Изменить размер шрифта - +
Я же, все еще поеживаясь, запальчиво продолжил:

— А за день до зверя из проруби вода хлынула. Наружу! Тоже кино было! Плотники как раз обедали на дебаркадере. Кто-то вышел да как заорет! Мы — на палубу! А из проруби хлещет! Бежит по нашим дорожкам, как по каналам! Кто богу верит, тот помер бы — конец, мол, света! Даже мужики сперва всполошились, а потом раскусили — это, говорят, на ГЭС воду придержали, вот она и поднялась. Где простор, там и лед поднялся с нею, а тут тесно, лед припаялся к берегу — и никак. Вода и пошла верхом!

— Правильно, — кивнул Ухарь.

— Хитрый — правильно! Это сейчас правильно, а тогда — черт его знает! Или будь я один? Э-э, брат! — важно пропел я. — А за день опять же до этого, в первое наше утро на дебаркадере, папа решил порыбачить. Он не любитель, а так для пробы, для разведки. Ну это, пробурил дыру, спустил блесенку с красным поролончиком и сидит, подергивает. Я еще сплю. Вдруг — «Семка», зовет! Прибегаю, а он глаза выпучил, леску внатяг держит, загляни, говорит, в лунку. Я заглянул и обмер! В самом низу, подо льдом, — рыбья морда, вот такая. В лунку не лезет! Мамочка! А тут машина с плотниками приехала. Все обступили нас, ахают и матерятся от радости! А что делать-то? Вырубать? Так лед почти метровый! Все равно — вырубать! Из такой рыбины на всю бригаду ухи хватит! И давай они попеременки ломом ухать! Наполовину уже заглубились, и тут дядя Осип не рассчитал и — тюк! — по леске! Папа так и сел с обрубышем! Ох, мужики и напали на дядю Осипа! Ох, и насели! Бракодел, кричат! Расширяй, кричат, дыру — сунем его под лед! Еле-еле унялись!

— Н-да, житуха у тебя тут была!

Мы помолчали.

Я думал, какой бы еще историей, именно о заливе, заинтересовать Олега, но ничего путного больше не приходило в голову. Правда, можно было рассказать, как однажды к будке плотников присоединился газик из телестудии, который при въезде в наш залив свернул вправо, к леспромхозу, и где-то там у берега угодил в полынью; телевизионщики выскочили, а шофер с машиной утонули. Хоть это и касалось залива, но я тут был ни при чем, к тому же Олег и без меня мог слышать про этот случай. Или можно было бы припомнить, как ночами пушечно трескался лед и каким громом отзывался даже на отдаленный треск пустой, как барабан, дебаркадер, а если трещина проскакивала рядом или, не дай бог, попадала в сам дебаркадер, то он прямо взрывался и разламывался вроде на куски — проснешься и ждешь, что нары под тобой вот-вот накренятся, и ты провалишься в тар-тарары. Можно было бы добавить про вой сирены с ретранслятора, но она выла и сейчас, без той, конечно, волчьей тоски и жути, что зимой, в студеном и безмолвном мире. Однако это уже не события, а лишь обстановка той трех дневной, но такой, казалось теперь, долгой жизни тут с папой.
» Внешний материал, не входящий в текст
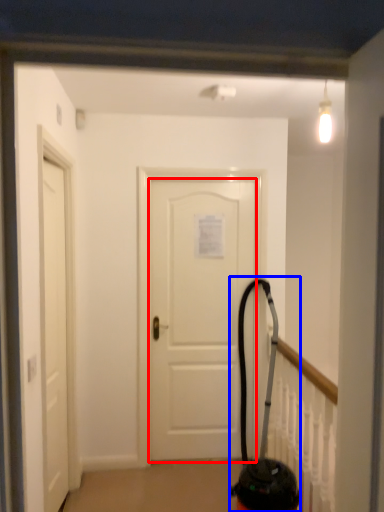
Question: Which point is closer to the camera, door (highlighted by a red box) or extinguisher (highlighted by a blue box)?

Choices:
 (A) door
 (B) extinguisher

Answer: (B)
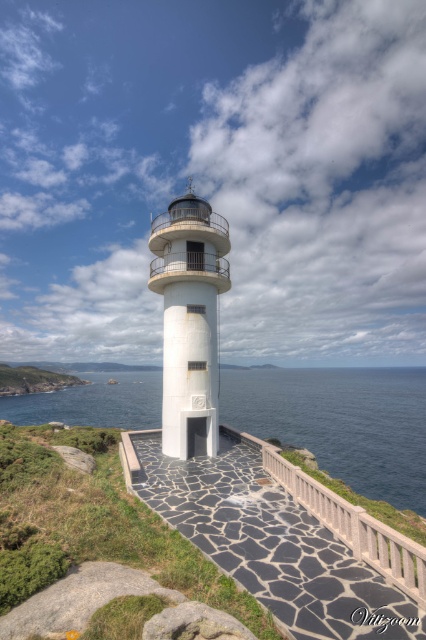
Question: Is black stone path at center positioned behind white smooth lighthouse at center?

Choices:
 (A) yes
 (B) no

Answer: (B)

Question: Can you confirm if black stone path at center is positioned to the left of white smooth lighthouse at center?

Choices:
 (A) yes
 (B) no

Answer: (B)

Question: Among these objects, which one is nearest to the camera?

Choices:
 (A) white smooth lighthouse at center
 (B) blue water at center
 (C) black stone path at center

Answer: (C)

Question: Which of the following is the farthest from the observer?

Choices:
 (A) (155, 397)
 (B) (333, 540)

Answer: (A)

Question: Is blue water at center positioned in front of white smooth lighthouse at center?

Choices:
 (A) no
 (B) yes

Answer: (A)

Question: Which is nearer to the blue water at center?

Choices:
 (A) black stone path at center
 (B) white smooth lighthouse at center

Answer: (A)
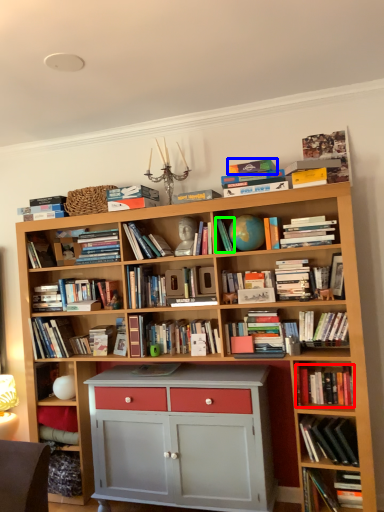
Question: Based on their relative distances, which object is nearer to book (highlighted by a red box)? Choose from paperback book (highlighted by a blue box) and book (highlighted by a green box).

Choices:
 (A) paperback book
 (B) book

Answer: (B)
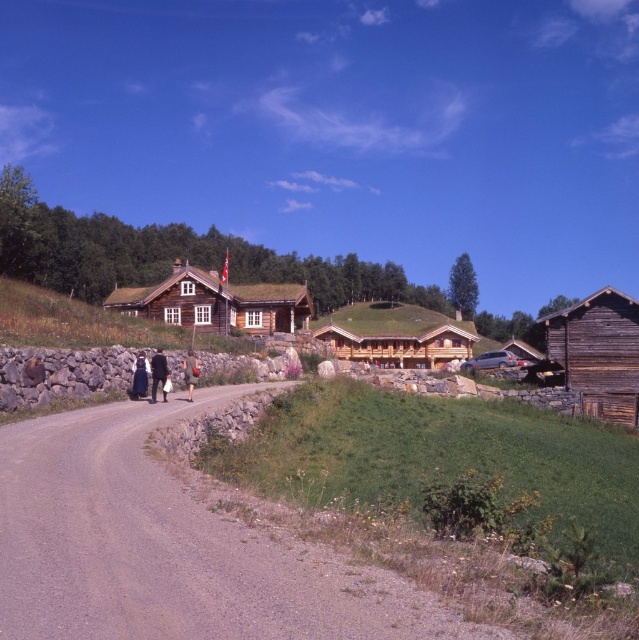
Is wooden barn at right above dark brown leather boots at center?

Yes.

Who is more forward, (x=590, y=344) or (x=187, y=396)?

Point (x=187, y=396)

Does point (576, 353) lie in front of point (189, 355)?

No, (576, 353) is behind (189, 355).

Identify the location of wooden barn at right. (597, 353).

Is brown gravel road at center closer to camera compared to dark brown leather boots at center?

Yes, it is in front of dark brown leather boots at center.

Is brown gravel road at center to the right of dark brown leather boots at center from the viewer's perspective?

Yes, brown gravel road at center is to the right of dark brown leather boots at center.

Locate an element on the screen. brown gravel road at center is located at coordinates (171, 547).

Does point (387, 342) lie in front of point (157, 378)?

That is False.

Does brown wooden hut at center appear over dark blue fabric coat at center?

Actually, brown wooden hut at center is below dark blue fabric coat at center.

Between point (435, 340) and point (162, 396), which one is positioned in front?

Point (162, 396) is more forward.

I want to click on brown wooden hut at center, so click(397, 342).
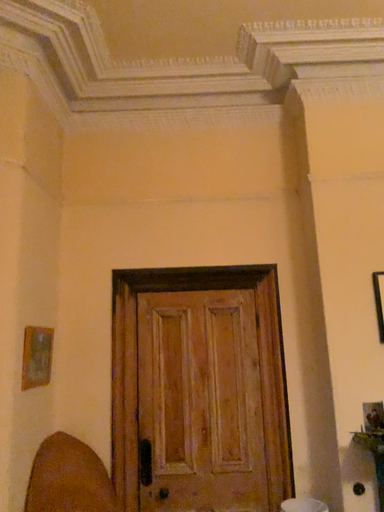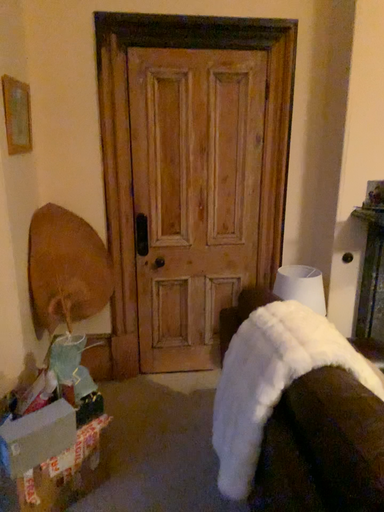
Question: How did the camera likely rotate when shooting the video?

Choices:
 (A) rotated downward
 (B) rotated upward

Answer: (A)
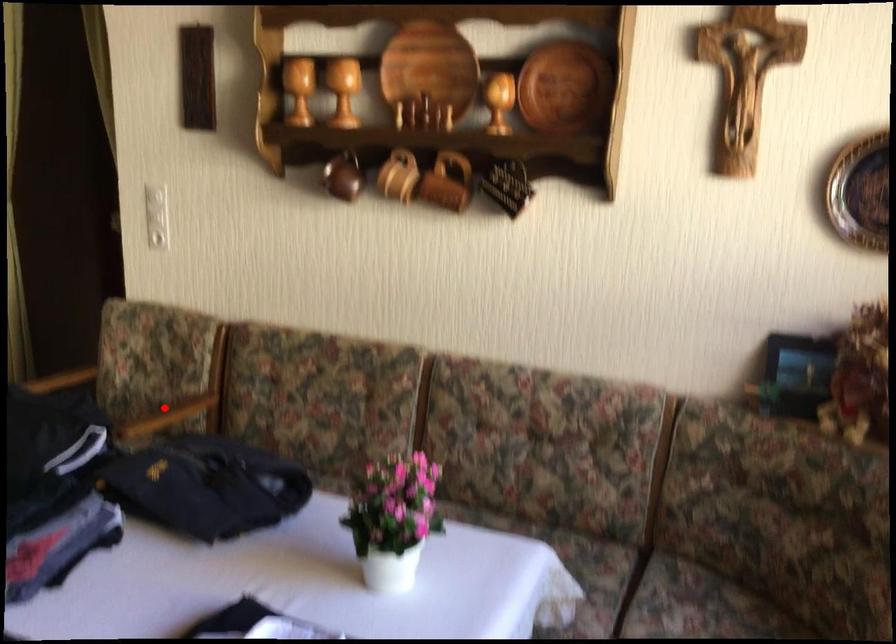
Солнце поднялось выше, и тепло стало явно перебарывать прохладу. Дрожь моя незаметно унялась, стало даже душновато в робе. Я снял верхонку и остался, как Олег, в тельняшке. Но это приятное родство тотчас напомнило мне, что оно не законно, потому что я еще не юнга, и я тревожно уставился на Олега. Он спрятал рогульку в карман, метнул удилище к лиственнице и хлопнул себя по коленям, как бы подытоживая свои дела.

— Выходит, ты уже давненько служишь в «Ермаке», — проговорил он, поднимаясь.

— С марта. А сегодня все может кончиться.

— Почему?

— А потому, что Филипп Андреевич молчит, вы молчите, а сегодня открытие! — прискорбно-обиженно пояснил я. — Может, он с вами советовался?

— Пока нет.

— Пока! А где «потом»? Нету «потома»!

— Должен посоветоваться, по идее-то.

— И что вы скажете? — прямо спросил я.

— Конечно — за!

Ожидая от Ухаря если не уверток и отнекиваний, то хотя бы раздумий, я не сразу осознал его быстрый и уверенный ответ, а когда осознал, то плясать и горланить от радости было уже поздно, поэтому я нахмурился и буркнул:

— Как жэ «за», когда большинство против? Вчера же голосовали! И Сирдар с Рэксом.